Parents shouldn’t take all the blame for kids’ weight issues, says study

Genetics might play a bigger role than we thought.

Anna O'Rourke

Parents shouldn't take all the blame for kids' weight issues, says study

When it comes to childhood obesity, parents are often the first to be blamed.

But a child’s natural weight could play a bigger role than we might think as it may influence their parents’ attitudes towards feeding them.

Parents tend feed the child more if he or she is genetically predisposed to a lower weight, a new study has found.

Researchers at King’s College London and University College London looked at data for 4,500 twins born in England and Wales between 1994 and 1996.

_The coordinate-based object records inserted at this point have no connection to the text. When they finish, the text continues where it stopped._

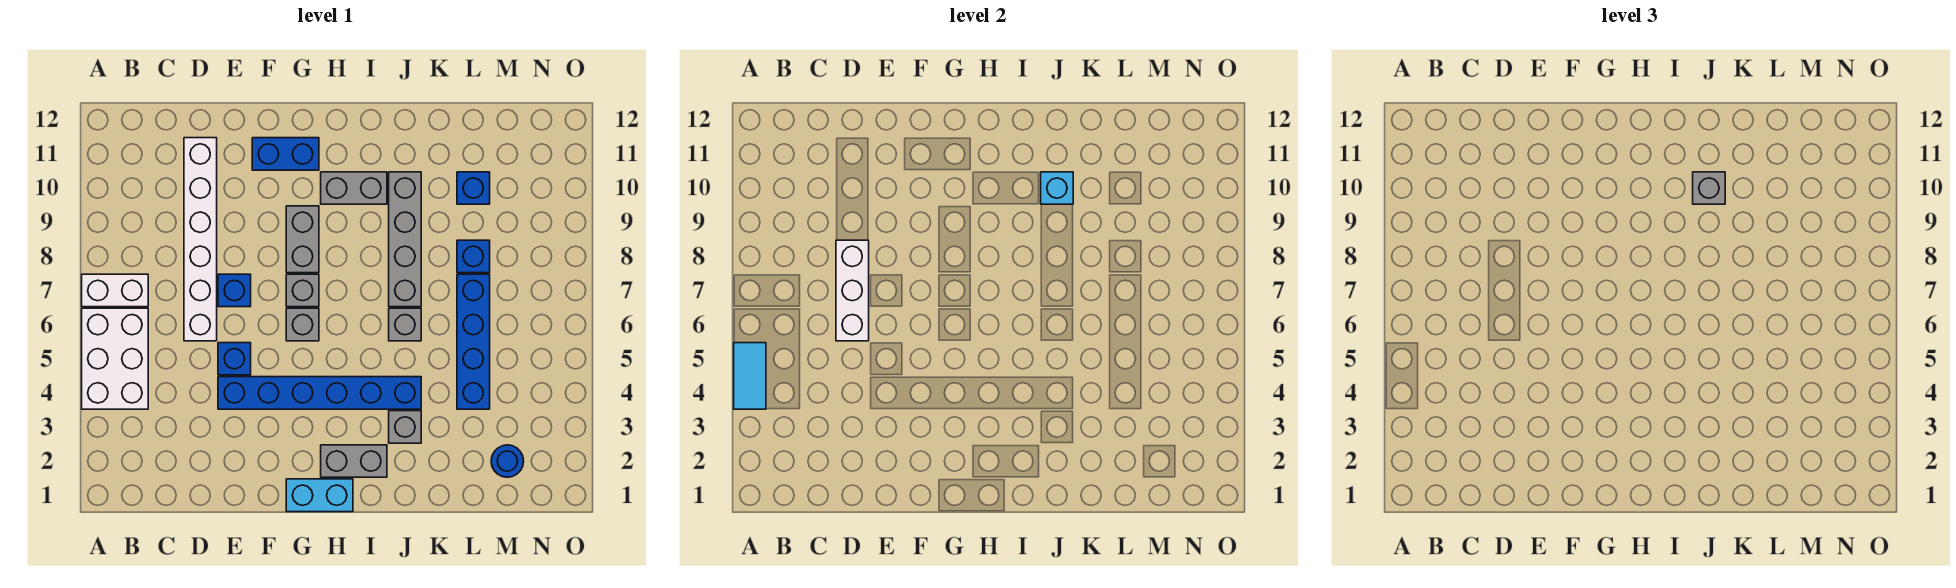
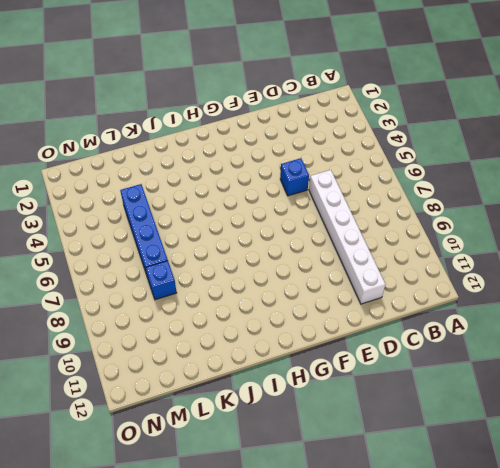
none -> white 2x3 brick [82,308,148,409]
none -> white 1x2 brick [82,274,148,307]
none -> blue 1x6 brick [218,377,421,409]

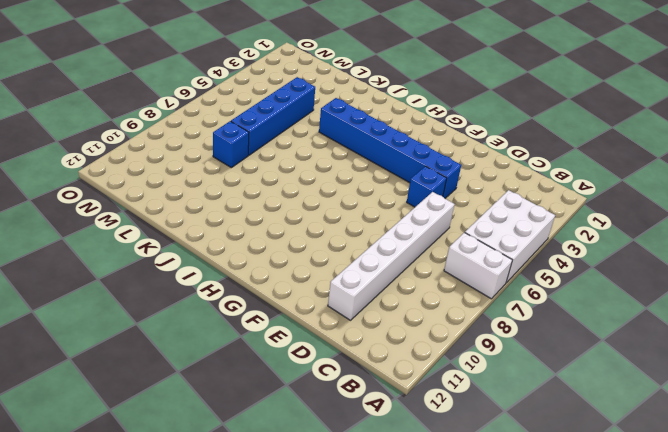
none -> blue 1x1 brick [218,274,251,307]
none -> blue 1x2 brick [252,138,319,170]
none -> cyan 1x2 brick [286,479,353,512]

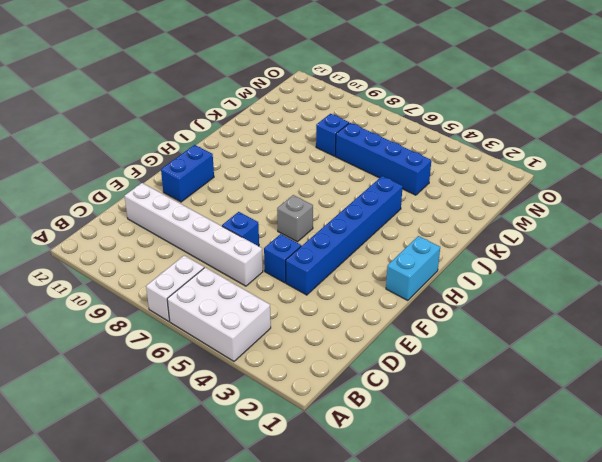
none -> grey 1x1 brick [286,274,319,307]
none -> grey 1x2 brick [286,206,319,273]
none -> grey 1x2 brick [321,445,387,477]

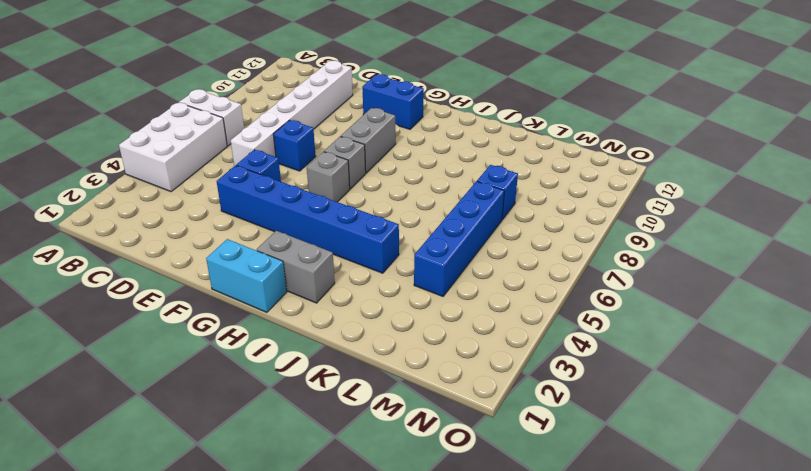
none -> grey 1x2 brick [321,172,387,204]
none -> grey 1x1 brick [389,411,421,443]
none -> grey 1x1 brick [389,308,421,341]

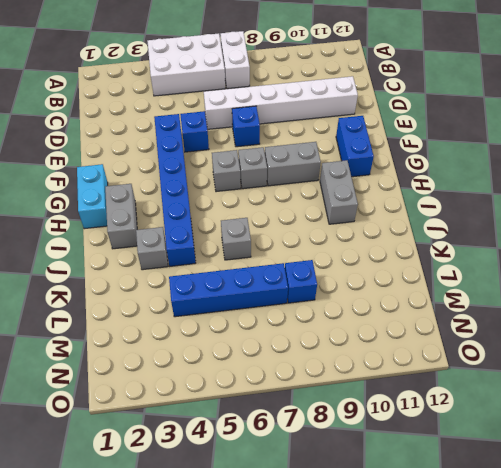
none -> grey 1x4 brick [389,172,421,307]
none -> blue 1x1 brick [457,172,490,204]
none -> blue 1x1 round brick [491,445,524,477]

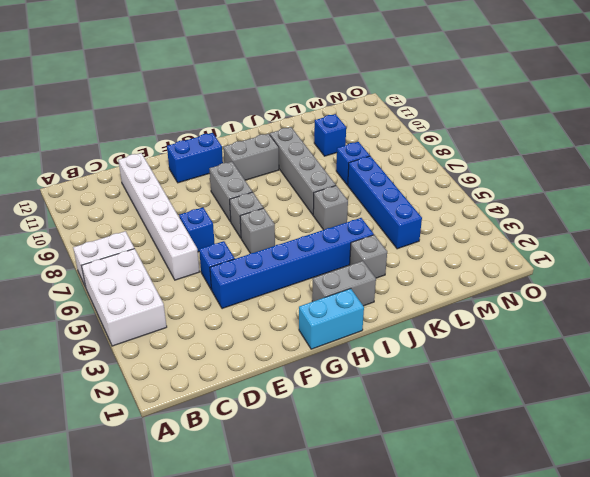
none -> blue 1x1 round brick [491,445,524,477]
none -> cyan 1x2 tile [734,343,766,409]
none -> white 1x3 brick [836,240,869,341]

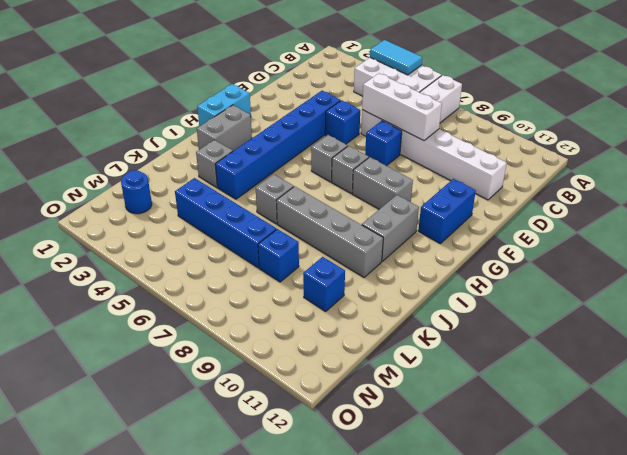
none -> cyan 1x1 brick [1041,172,1073,204]
none -> grey 1x1 brick [1693,172,1725,204]

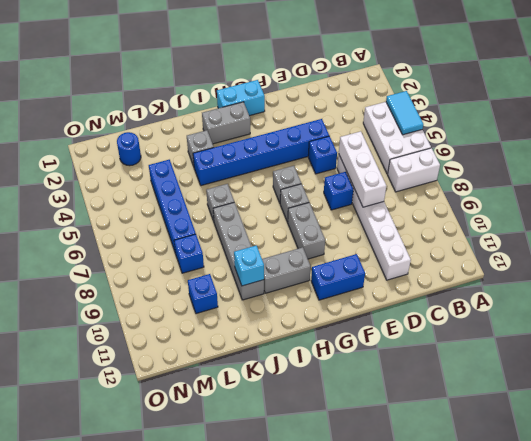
none -> grey 1x1 brick [1693,172,1725,204]

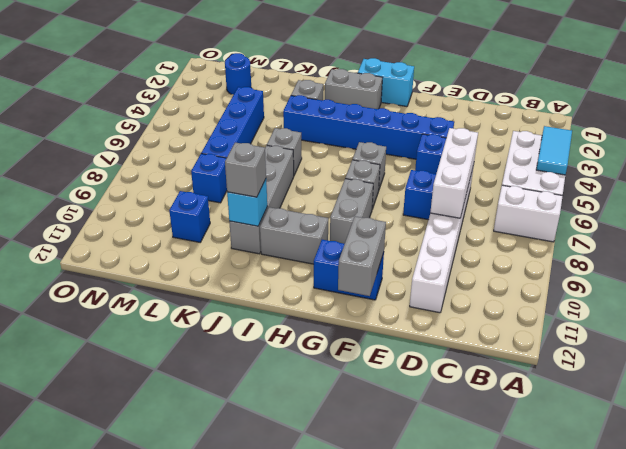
grey 1x2 brick [338,216,386,296] -> none

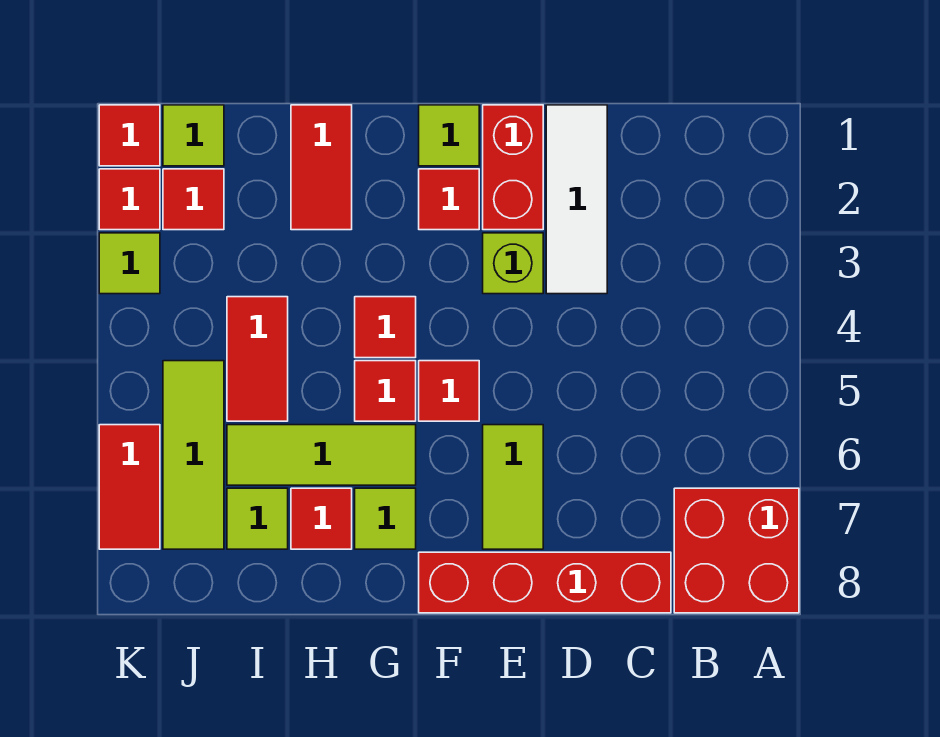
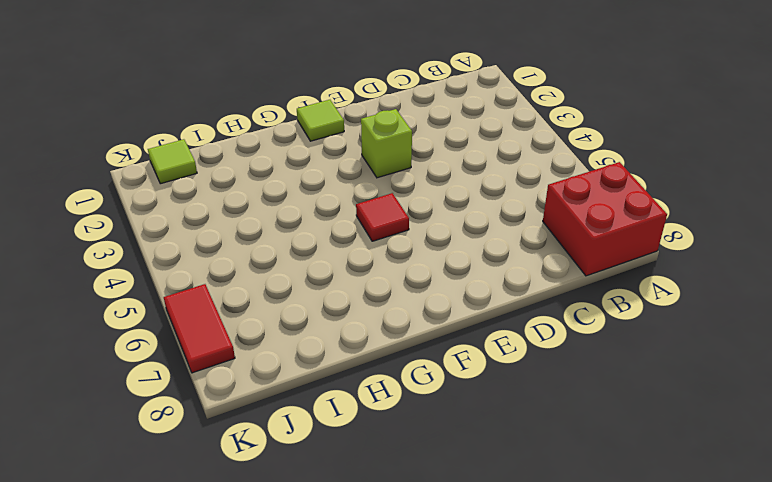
none -> red 1x4 brick [419,552,671,613]
none -> white 1x3 tile [546,105,607,294]
none -> red 1x2 brick [483,105,543,230]

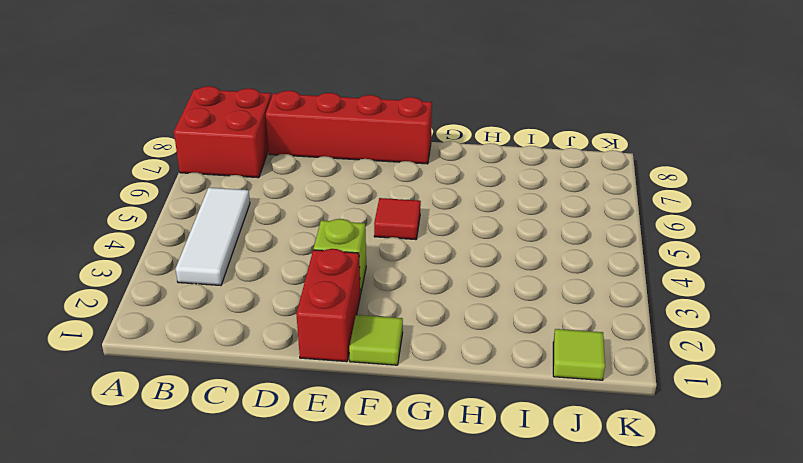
white 1x3 tile [176,188,250,285] -> white 1x3 tile moved to [546,105,607,294]
none -> lime 1x2 tile [483,425,543,549]
none -> red 1x1 tile [419,169,479,230]
none -> red 1x1 tile [355,297,416,358]

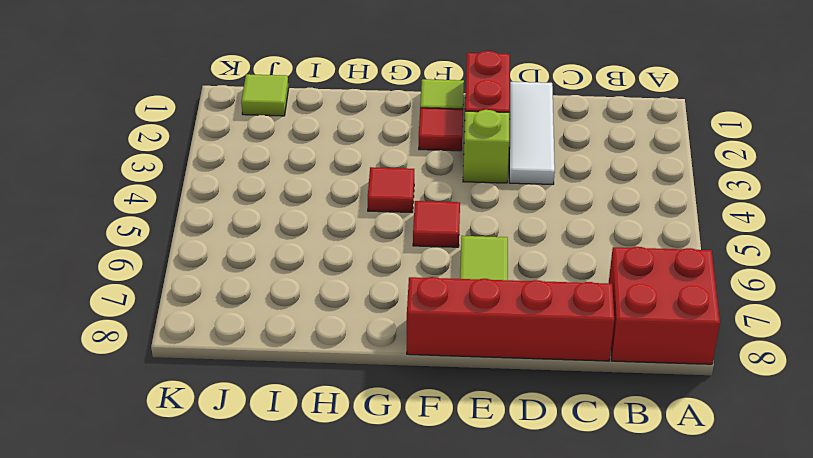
none -> red 1x1 tile [355,361,416,421]
none -> lime 1x3 tile [227,425,416,485]
none -> lime 1x1 tile [355,488,416,549]

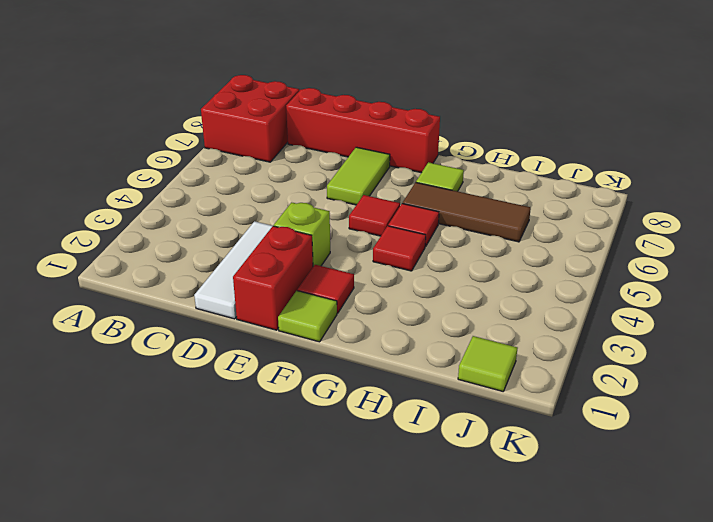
brown 1x3 tile [402,182,531,242] -> lime 1x3 tile [227,425,416,485]
none -> red 1x2 tile [291,105,352,230]
none -> red 1x1 tile [291,488,352,549]
none -> red 1x2 tile [227,297,288,421]

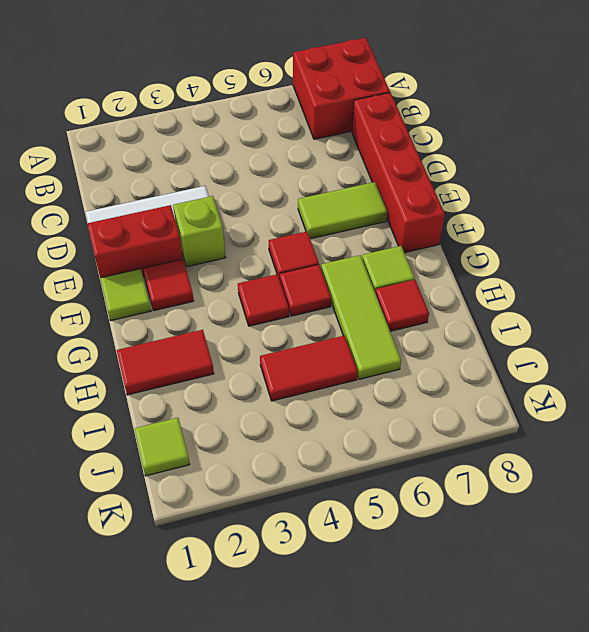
none -> lime 1x1 tile [227,488,288,549]
none -> red 1x1 tile [163,169,224,230]
none -> lime 1x3 tile [163,361,224,549]

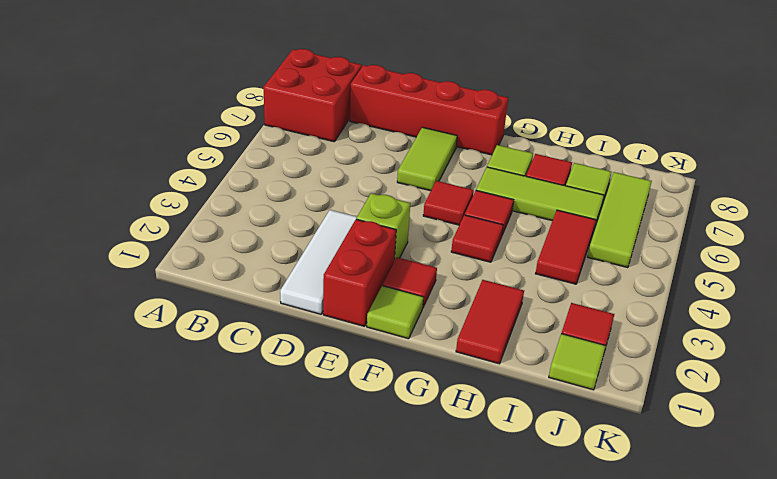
none -> red 1x1 tile [99,105,160,166]
none -> red 1x1 tile [99,169,160,230]
none -> lime 1x1 tile [99,233,160,294]

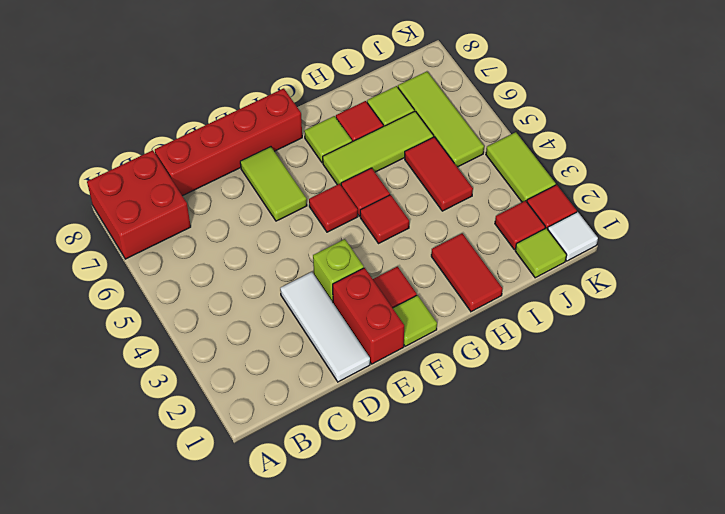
white 1x1 tile [548,212,598,261] -> red 1x1 tile [99,105,160,166]
lime 1x2 tile [486,132,556,202] -> lime 1x1 tile [99,233,160,294]
none -> red 1x2 tile [99,425,160,549]

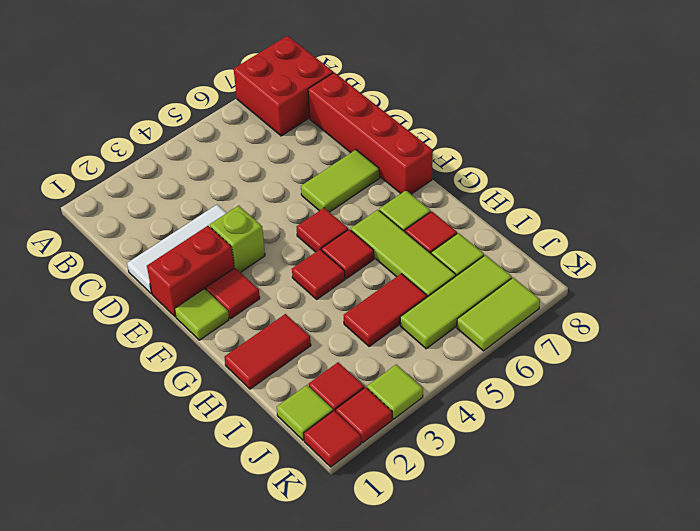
lime 1x2 tile [457,278,540,351] -> red 1x2 tile [99,425,160,549]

Using answers from the Child Feeding Questionnaire, they calculated whether the children were predisposed to have a higher or lower weight and compared this to how their parents fed them.

Parents shouldn't take all the blame for kids' weight issues, says study

“We found that parents whose children were genetically predisposed to have a lower weight were more pressuring of them to eat, and those parents whose children were genetically predisposed to have a higher weight were more restrictive over how much and what they were allowed to eat,” Saskia Selzam, from the Institute of Psychiatry, Psychology and Neuroscience at King’s College London, told The Independent.

“Our findings suggest that parents develop their feeding practices in response to their child’s natural tendency towards a higher or lower weight.

“The way a parent feeds their child may also influence their child’s weight to some extent, but our results challenge the prevailing view that parental behaviour is the major influence on childhood obesity.”